C’est un peu embêtant parce que c’était devant Sans Filtre. J’étais en Belgique, à Bruxelles, juste avant d’arriver ici, pour une rétrospective qui m’était consacrée. J’ai donc dû revoir mon film et j’ai beaucoup ri !

À quoi ressemblerait un film de Ruben Östlund sur le milieu du cinéma ?

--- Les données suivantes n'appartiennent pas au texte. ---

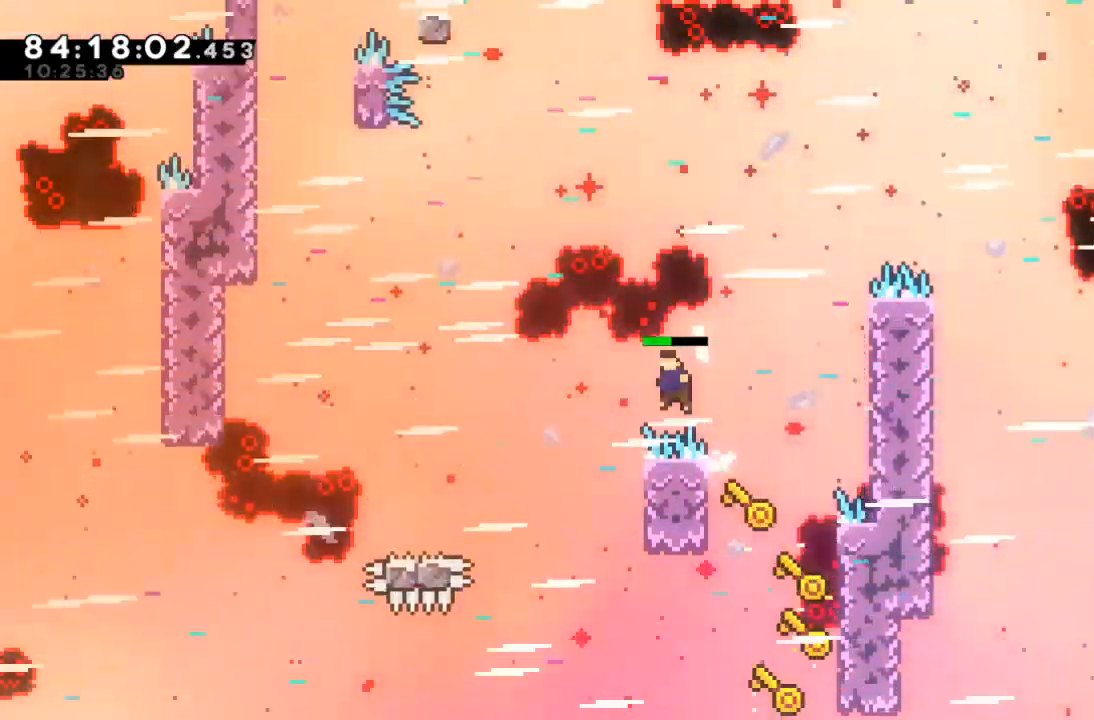
{"keys": [], "events": [[233, "x", "up"], [300, "z", "up"], [333, "left", "up"]]}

Ce serait intéressant de faire un film sur le monde du cinéma en se concentrant sur les médias. C’est amusant de regarder les gens se faire interviewer. Je trouve touchant l’instant où les gens entrent dans leur rôle. Il y a une vidéo fantastique sur YouTube qui pourrait m’inspirer pour ce film. Elle s’appelle « Cabdriver on the BBC ». Il s’agit d’un chauffeur de taxi qui se rend à la BBC pour un entretien d’embauche, mais une fois arrivé, il y a un quiproquo. La BBC croit qu’il est expert en droits d’Internet et ils l’installent en plateau pour une émission en direct. Ce type est assis et la journaliste dit : “Bienvenue Guy Kewney. » Le chauffeur s’appelle Guy, il sait bien qu’il n’est pas Guy Kewney et, l’espace d’une seconde, on le voit hésiter entre les avertir de l’erreur ou jouer le rôle de l’expert. Puis il se lance, il dit bonjour, il débite des absurdités comme : « Vous pouvez aller au Cyber Café, vous pouvez télécharger de la musique partout. C’est beaucoup mieux pour le développement. » C’est hilarant ! Ce serait une bonne source d’inspiration pour ce film.